The VCM moves the IAC valve in small steps, called counts which can be measured by using a scan tool connected to the Data Link Connector (DLC).

During idle, the proper position of the IAC valve is calculated by the VCM. This position is based on the battery voltage, the engine coolant temperature, the engine load, and the engine RPM. If the RPM drops below specification and the throttle valve is closed, the VCM senses a near stall condition, and then the VCM calculates a new valve position in order to prevent stalling.

If the IAC valve is disconnected and reconnected while the engine is running, the resulting idle RPM may be wrong. This will require the resetting of the IAC valve.

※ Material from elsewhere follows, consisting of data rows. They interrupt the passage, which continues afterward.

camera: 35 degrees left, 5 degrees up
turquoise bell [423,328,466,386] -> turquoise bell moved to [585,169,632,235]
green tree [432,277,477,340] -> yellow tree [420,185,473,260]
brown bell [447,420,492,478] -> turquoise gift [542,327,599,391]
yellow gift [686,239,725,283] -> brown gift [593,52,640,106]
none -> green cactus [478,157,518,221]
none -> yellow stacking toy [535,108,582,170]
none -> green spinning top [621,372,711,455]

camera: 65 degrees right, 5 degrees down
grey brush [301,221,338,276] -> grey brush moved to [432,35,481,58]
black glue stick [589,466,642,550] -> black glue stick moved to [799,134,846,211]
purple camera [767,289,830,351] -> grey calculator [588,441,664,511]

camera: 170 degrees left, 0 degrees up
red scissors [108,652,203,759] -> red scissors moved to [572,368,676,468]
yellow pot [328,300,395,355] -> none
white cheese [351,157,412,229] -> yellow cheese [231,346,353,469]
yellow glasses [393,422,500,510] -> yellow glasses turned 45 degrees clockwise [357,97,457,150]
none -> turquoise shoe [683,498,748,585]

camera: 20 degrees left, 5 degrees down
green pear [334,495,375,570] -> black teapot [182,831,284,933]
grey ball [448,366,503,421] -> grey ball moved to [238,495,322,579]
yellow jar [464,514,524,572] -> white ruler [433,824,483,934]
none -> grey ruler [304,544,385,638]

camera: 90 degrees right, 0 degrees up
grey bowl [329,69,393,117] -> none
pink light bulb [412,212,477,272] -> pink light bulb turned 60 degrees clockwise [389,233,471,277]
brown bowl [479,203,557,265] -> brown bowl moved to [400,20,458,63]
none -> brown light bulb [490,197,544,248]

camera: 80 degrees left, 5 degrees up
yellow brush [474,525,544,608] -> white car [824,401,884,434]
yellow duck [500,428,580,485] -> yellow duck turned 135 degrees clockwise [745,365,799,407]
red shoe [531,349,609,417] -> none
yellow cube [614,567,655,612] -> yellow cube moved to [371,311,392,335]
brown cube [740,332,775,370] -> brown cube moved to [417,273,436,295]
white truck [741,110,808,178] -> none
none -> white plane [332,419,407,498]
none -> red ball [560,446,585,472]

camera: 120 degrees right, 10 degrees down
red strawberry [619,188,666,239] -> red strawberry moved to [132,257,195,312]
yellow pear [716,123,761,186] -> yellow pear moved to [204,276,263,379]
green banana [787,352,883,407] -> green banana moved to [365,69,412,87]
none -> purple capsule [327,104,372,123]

After running the engine, the IAC valve will reset when the ignition is turned OFF. The IAC valve should only be disconnected or connected with the ignition OFF.

If the VCM is without battery power for any reason, the programmed position of the IAC valve pintle is lost. The control module replaces the lost position with a default value. In order to return the IAC valve pintle to the correct position, see the Idle Learn Procedure.

The IAC valve affects the idle characteristics of the vehicle. A fully retracted valve allows too much air into the manifold causing a high idle speed. A valve which is stuck closed allows too little air in the manifold, causing a low idle speed. If the valve is stuck part way open, the idle may be rough, and the idle will not respond to the engine load changes.